EDIT: Seems like indeed (mentioned in one of your comments above) just passing the backend to wandb instead of ray worked;i.e
trainer.hyperparameter_search(
direction="maximize",
backend="wandb",
n_trials=4,
keep_checkpoints_num=1,
scheduler=get_scheduler())
I tested the provided example and managed to run it successfully.
However I do not understand completely how you would integrate W&B Sweeps with a PopulationBasedTraining() for example.

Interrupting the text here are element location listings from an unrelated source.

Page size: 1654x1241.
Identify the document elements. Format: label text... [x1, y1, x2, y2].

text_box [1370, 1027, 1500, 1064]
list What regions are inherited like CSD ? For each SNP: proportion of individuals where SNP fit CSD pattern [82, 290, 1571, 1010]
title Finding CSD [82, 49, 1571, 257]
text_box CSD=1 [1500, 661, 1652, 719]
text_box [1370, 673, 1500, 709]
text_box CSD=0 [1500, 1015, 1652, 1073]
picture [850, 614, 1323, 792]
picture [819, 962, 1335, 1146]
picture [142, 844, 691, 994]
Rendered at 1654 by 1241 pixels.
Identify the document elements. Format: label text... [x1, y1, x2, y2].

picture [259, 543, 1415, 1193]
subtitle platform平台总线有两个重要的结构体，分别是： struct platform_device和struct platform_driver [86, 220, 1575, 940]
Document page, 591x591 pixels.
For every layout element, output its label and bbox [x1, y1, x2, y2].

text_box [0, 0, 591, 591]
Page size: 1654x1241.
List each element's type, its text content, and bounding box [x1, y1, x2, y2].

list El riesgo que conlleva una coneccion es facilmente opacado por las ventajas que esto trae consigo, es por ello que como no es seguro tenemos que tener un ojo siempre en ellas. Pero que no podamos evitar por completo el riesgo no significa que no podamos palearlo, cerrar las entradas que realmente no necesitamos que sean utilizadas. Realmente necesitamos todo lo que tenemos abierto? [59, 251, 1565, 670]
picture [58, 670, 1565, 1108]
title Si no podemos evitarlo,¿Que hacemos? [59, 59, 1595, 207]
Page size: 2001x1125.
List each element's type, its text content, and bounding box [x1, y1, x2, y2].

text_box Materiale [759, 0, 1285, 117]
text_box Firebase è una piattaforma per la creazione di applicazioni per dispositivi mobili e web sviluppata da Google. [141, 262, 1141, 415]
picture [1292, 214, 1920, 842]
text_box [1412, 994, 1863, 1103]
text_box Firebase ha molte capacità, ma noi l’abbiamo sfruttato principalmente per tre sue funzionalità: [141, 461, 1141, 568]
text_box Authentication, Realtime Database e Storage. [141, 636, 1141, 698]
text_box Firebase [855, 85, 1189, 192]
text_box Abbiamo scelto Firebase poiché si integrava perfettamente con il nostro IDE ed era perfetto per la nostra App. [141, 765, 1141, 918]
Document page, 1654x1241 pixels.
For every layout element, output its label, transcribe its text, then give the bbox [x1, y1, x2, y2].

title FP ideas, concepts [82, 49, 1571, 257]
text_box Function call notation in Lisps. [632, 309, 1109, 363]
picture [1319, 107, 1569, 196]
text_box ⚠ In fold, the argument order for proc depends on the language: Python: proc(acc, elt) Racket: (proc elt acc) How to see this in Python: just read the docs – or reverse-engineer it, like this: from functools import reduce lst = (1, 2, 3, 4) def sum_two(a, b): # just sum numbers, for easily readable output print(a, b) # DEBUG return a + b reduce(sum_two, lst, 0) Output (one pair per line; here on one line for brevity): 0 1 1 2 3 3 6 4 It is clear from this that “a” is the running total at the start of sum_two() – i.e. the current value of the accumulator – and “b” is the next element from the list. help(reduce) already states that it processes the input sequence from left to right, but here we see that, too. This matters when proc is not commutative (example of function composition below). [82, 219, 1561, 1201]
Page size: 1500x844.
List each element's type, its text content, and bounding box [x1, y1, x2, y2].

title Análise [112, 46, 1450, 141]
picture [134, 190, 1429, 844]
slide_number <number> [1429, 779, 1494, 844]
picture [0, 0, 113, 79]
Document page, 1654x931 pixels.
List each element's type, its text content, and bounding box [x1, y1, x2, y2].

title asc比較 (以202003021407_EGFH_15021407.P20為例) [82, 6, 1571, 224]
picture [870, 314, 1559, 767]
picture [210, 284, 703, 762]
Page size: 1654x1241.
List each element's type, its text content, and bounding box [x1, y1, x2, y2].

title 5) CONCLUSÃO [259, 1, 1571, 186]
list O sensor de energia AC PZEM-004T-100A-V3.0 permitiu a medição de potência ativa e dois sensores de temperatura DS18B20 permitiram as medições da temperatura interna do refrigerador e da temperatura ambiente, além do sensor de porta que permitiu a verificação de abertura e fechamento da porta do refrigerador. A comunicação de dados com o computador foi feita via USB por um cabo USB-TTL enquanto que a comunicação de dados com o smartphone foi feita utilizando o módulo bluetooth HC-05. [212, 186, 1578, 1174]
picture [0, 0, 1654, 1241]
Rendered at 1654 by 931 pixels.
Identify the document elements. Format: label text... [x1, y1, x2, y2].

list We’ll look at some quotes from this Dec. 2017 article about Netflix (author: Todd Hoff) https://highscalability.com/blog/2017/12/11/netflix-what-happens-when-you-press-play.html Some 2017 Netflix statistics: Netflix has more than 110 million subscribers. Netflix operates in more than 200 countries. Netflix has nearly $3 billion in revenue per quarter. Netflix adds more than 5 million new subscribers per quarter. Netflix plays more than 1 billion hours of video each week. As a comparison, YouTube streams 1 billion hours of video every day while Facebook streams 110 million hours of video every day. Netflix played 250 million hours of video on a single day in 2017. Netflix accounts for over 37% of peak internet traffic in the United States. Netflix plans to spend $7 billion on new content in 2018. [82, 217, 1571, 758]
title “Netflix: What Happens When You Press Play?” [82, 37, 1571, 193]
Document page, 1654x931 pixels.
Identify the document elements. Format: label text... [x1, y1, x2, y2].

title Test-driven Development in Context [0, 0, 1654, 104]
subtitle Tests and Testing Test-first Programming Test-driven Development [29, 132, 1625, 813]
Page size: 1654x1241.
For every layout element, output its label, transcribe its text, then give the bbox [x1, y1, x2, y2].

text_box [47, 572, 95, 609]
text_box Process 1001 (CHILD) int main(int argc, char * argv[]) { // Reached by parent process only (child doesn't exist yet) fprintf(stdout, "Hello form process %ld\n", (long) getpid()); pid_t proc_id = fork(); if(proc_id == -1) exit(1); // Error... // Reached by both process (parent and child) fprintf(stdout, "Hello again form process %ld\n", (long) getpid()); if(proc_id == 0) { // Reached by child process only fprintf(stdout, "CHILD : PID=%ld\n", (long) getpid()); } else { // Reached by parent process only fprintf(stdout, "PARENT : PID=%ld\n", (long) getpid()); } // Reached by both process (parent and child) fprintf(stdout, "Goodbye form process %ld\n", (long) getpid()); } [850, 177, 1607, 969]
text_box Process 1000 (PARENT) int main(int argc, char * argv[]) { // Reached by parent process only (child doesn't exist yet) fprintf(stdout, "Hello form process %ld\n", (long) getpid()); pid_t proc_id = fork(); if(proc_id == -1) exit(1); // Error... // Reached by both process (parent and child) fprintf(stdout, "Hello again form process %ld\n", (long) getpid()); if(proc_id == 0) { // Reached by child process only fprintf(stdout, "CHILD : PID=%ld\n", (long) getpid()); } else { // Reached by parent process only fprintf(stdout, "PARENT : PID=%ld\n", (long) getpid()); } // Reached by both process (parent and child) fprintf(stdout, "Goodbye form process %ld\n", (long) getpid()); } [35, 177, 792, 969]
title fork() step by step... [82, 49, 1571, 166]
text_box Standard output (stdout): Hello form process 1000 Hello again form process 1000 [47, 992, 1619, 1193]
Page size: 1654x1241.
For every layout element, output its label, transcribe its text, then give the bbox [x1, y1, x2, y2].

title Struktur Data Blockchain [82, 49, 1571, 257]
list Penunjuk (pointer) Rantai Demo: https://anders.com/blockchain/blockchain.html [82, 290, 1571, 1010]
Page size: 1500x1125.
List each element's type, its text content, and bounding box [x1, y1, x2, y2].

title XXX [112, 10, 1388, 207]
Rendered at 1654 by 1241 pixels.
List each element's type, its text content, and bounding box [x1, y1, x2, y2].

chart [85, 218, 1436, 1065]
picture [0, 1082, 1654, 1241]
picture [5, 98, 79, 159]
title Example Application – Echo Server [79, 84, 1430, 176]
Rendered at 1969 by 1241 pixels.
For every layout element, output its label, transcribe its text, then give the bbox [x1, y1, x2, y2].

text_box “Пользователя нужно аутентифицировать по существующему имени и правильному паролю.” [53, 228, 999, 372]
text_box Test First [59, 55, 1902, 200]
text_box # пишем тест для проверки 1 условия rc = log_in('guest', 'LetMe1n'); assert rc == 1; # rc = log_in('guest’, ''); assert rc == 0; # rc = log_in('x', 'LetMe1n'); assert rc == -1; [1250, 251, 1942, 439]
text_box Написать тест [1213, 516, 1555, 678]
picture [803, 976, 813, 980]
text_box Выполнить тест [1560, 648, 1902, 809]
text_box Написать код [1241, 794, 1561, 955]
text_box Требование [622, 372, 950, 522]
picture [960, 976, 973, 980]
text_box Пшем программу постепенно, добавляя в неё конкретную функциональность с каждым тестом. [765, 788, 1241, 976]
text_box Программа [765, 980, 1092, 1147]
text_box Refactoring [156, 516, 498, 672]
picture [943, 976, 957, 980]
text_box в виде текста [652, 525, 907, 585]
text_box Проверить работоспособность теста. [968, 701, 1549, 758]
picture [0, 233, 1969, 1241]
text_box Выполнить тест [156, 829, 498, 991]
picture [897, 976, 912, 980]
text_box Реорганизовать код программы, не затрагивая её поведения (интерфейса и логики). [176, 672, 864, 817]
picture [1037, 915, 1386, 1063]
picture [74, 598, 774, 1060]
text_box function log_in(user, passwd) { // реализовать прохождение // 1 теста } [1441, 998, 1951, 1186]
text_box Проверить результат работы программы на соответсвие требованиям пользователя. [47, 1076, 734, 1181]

Could you shed some light on that please?
Thank you.
*** I did read this article : Weights & Biases, but in this case I just see how the configuration for the different hyperparameter strategies is defined, not how to integrate it with wandb.config() and wandb.agent() like in the example you posted.
To be more precise:
from ray import tune
from ray.tune.schedulers import PopulationBasedTraining
def get_scheduler():
#Creating the PBT scheduler
scheduler = PopulationBasedTraining(
mode = "max",
metric='eval_f1',
perturbation_interval=2,
hyperparam_mutations={
"weight_decay": tune.uniform(0.0, 0.3),
"learning_rate": tune.uniform(1e-5, 5e-5),
"per_device_train_batch_size": tune.choice([8, 16, 24, 32, 48]),
"num_train_epochs": tune.choice([5]),
"warmup_steps": tune.choice(range(0, 500))
}
)
return scheduler
...
trainer.hyperparameter_search(
direction="maximize",
backend="ray",
n_trials=4,
keep_checkpoints_num=1,
scheduler=get_scheduler())
How should I integrate W&B for Sweeps analysis?